§ **PROBLEM TO SOLVE**
With every picture left out, restate the listing below exactly as written.

§ **INFORMATION SUPPLIED**
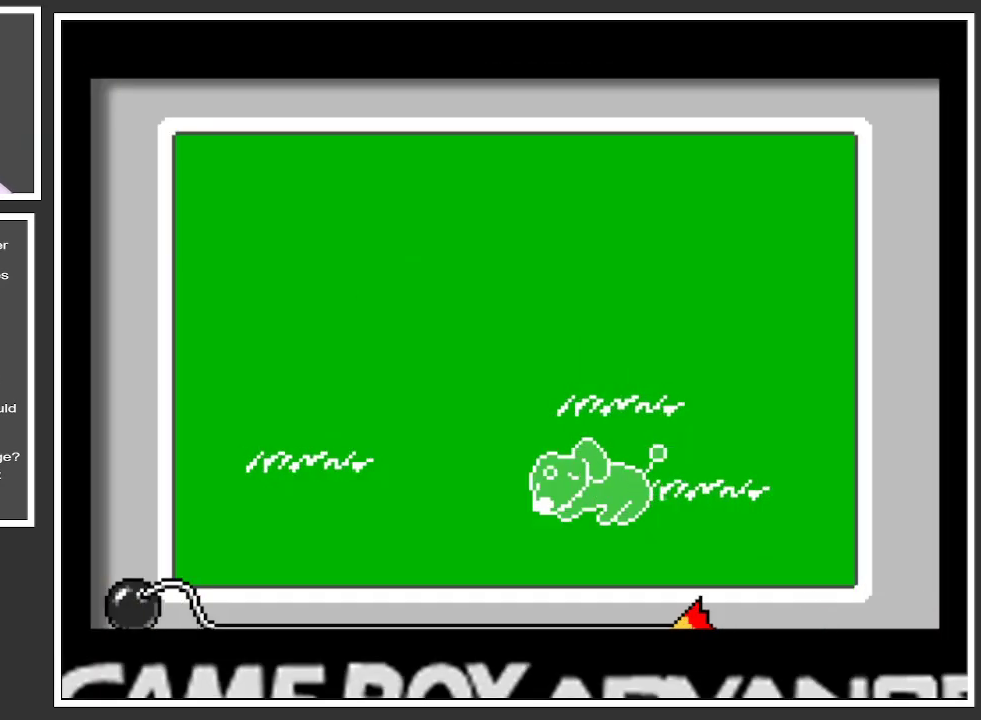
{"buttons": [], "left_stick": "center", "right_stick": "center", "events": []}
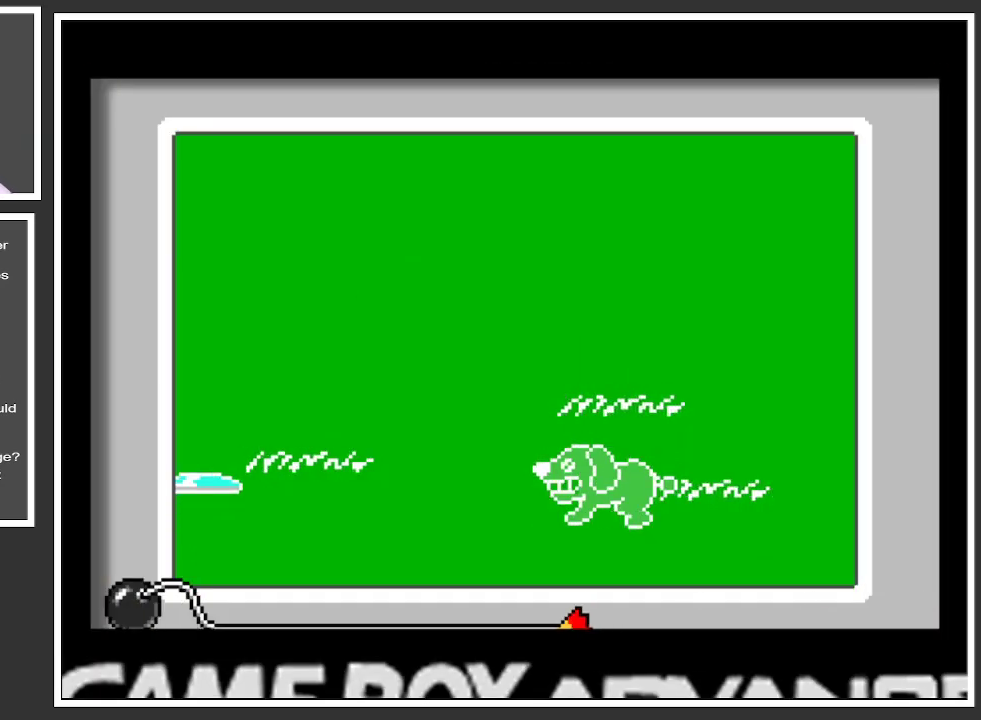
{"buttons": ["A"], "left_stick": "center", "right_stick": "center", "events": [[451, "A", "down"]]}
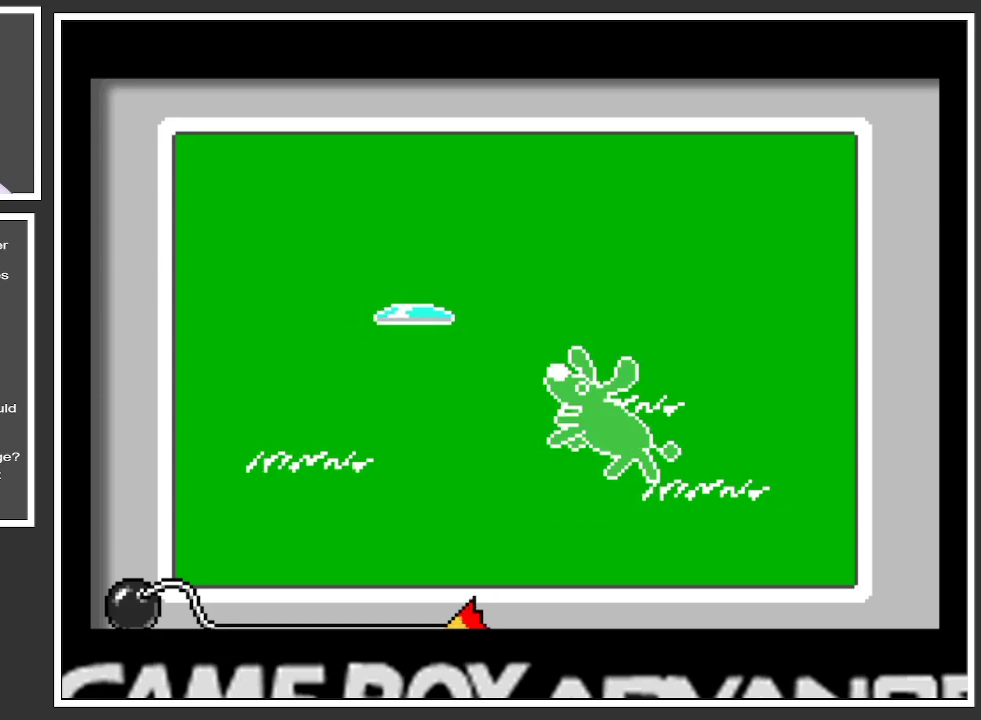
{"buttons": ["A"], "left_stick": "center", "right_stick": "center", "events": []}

§ **TASK SOLUTION**
{"buttons": [], "left_stick": "center", "right_stick": "center", "events": []}
{"buttons": ["A"], "left_stick": "center", "right_stick": "center", "events": [[451, "A", "down"]]}
{"buttons": ["A"], "left_stick": "center", "right_stick": "center", "events": []}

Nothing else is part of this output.